You're hip to the jive snappy doll!
And how, Daddy!
The nifty bull pinched a doll.
The sap thought he was putting on the ritz, but he was all wet.
I make some pretty good clams selling giggle water, you could say I'm an egg since I have a flivver and a jitney, and look at my get-up! Wait a second, you're a bull trying to pinch me off, you better use your gams to get out of here because I'm about to bump you off! Pow, pow! That was a bit of a kill joy wasn't it, eh old boy?
Jane, what's eating you, don't you have a Daddy? I can give you a whoopee and we can go to the arcade. but, I must warn you, I'm the bee's knee's in this get-up. I'm not good at beating my gums.
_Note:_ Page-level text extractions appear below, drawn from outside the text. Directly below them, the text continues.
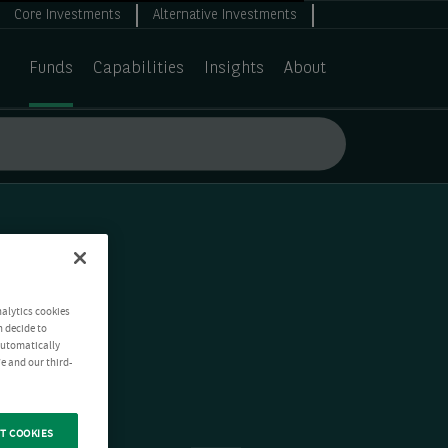
Core Investments
Alternative Investments
Funds
Capabilities
Insights
About
nalytics cookies
n decide to
 automatically
e and our third-
T COOKIES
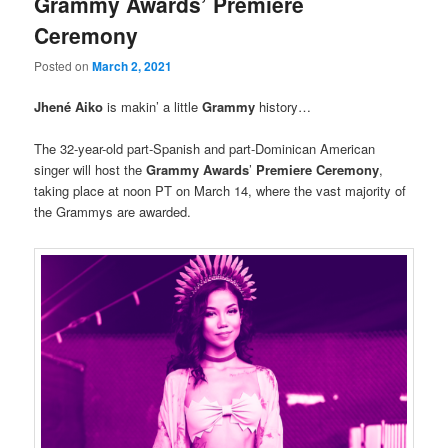
Grammy Awards’ Premiere
Ceremony
Posted on
March 2, 2021
Jhené Aiko
is makin’ a little
Grammy
history…
The 32-year-old part-Spanish and part-Dominican American
singer will host the
Grammy Awards
’
Premiere Ceremony
,
taking place at noon PT on March 14, where the vast majority of
the Grammys are awarded.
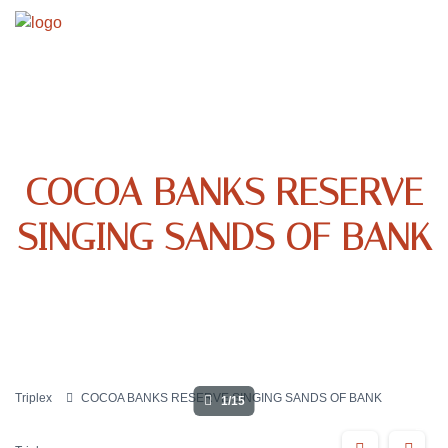
COCOA BANKS RESERVE
SINGING SANDS OF BANK
Triplex
COCOA BANKS RESERVE SINGING SANDS OF BANK
1/15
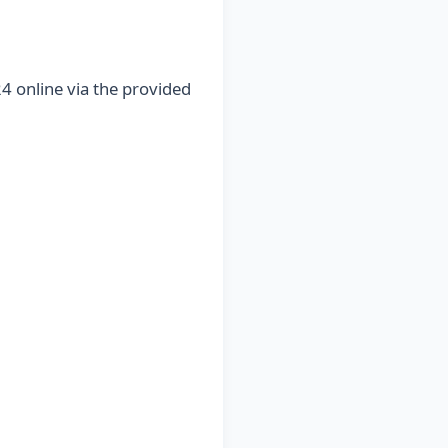
4 online via the provided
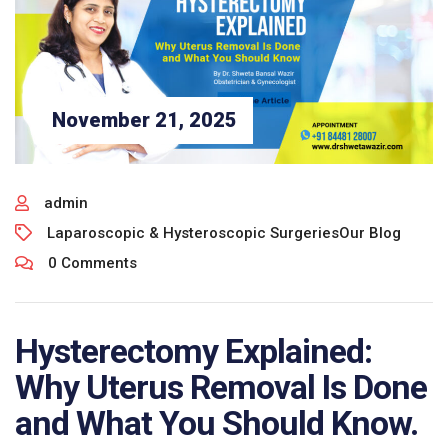
November 21, 2025
admin
Laparoscopic & Hysteroscopic Surgeries
Our Blog
0 Comments
Hysterectomy Explained:
Why Uterus Removal Is Done
and What You Should Know.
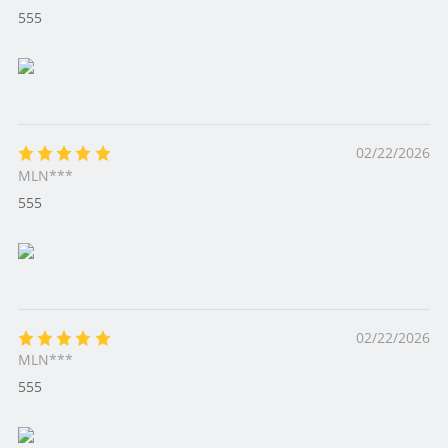
555
02/22/2026
MLN***
555
02/22/2026
MLN***
555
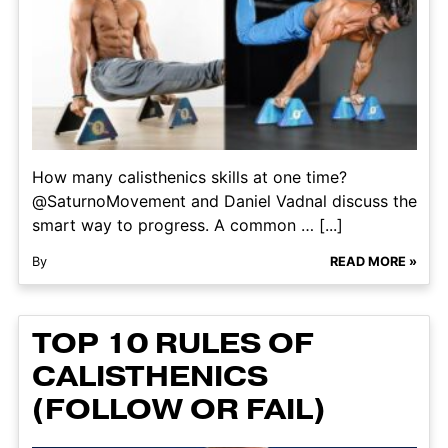
How many calisthenics skills at one time?
@SaturnoMovement and Daniel Vadnal discuss the
smart way to progress. A common … [...]
By
READ MORE »
TOP 10 RULES OF
CALISTHENICS
(FOLLOW OR FAIL)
I'm balled up and me and my dogs are getting out of here.
I promise, those make sense :)
We also learned about 20s fashion and made life-size paper dolls with 20s style. Here's some great ones:
The kids are pretty into putting their faces through the holes when they walk by them. It's fabulous.
I asked the kids to write everything they thought they knew about the 20s into the letter I gave them. Clearly we needed to start from square one...
This group had a big fat nothing. I kind of felt bad because their letter looked sad so I tossed them a bone with "jazz age". I thought that would maybe get the ball rolling...not so much.
I'm really into this one. They have drawn a picture of a pyramid, a square with some stars, a man with a barbell or a gun or something and an airplane. They have written "old people" "WWII" and "Beatles". Needless to say, we were starting with a clean slate on the history front here.
In other news...
Today this table group was messing around while I was talking about something and I told one of the boys to knock it off. He came up to the front of the room, got down on one knee and handed me a starburst. They are somehow annoying and fantastic all at the same time. It was also the nicest way anyone has ever tried to give me a starburst. I declined, it was a yellow one.
We were watching clips from 20s movies today and the kids were really confused about the words on the screen until I explained that it was the dialogue. They were rattled about why people didn't understand how to record sound.
2 boys had this to say about ladies fashion in the 20s: "They all wear stupid hats. Big, stupid hats." "Their hair looks like Top Ramen"
He's kind of right about the Top Ramen...
A girl came in yesterday and kept whispering to me. It got really annoying (I DO have a limit to the amount of annoying things I can take in a day) and I finally asked her what was going on. She said she had "an allergic reaction to her perfume". This "allergic reaction" somehow only impacted her ability to speak in a normal voice. I finally told her to just stop talking. Oddly enough, she was totally fine in some of her other classes. It's amazing how children can heal themselves when it's convenient!
A boy came in the other day wearing shorts and holding his pants. I was kind of wondering why he was now holding the jeans he had been wearing and he told me he just couldn't make it the whole day in jeans. I have noticed he's a a pretty strict khaki policy.
That same kid keeps playing this super annoying high pitched sound on his computer to see if I can hear it or not. I'll be doing something and think "what is that terrible noise?" and then realize it's him and yell his name. I keep looking over to see him just holding up the illuminati sign. I think it's one of those noises that old people can't hear, except that I'm NOT old, and I CAN hear it.
Middle School - Livin' the Dream.
Thank you for starting to write again! I love this post!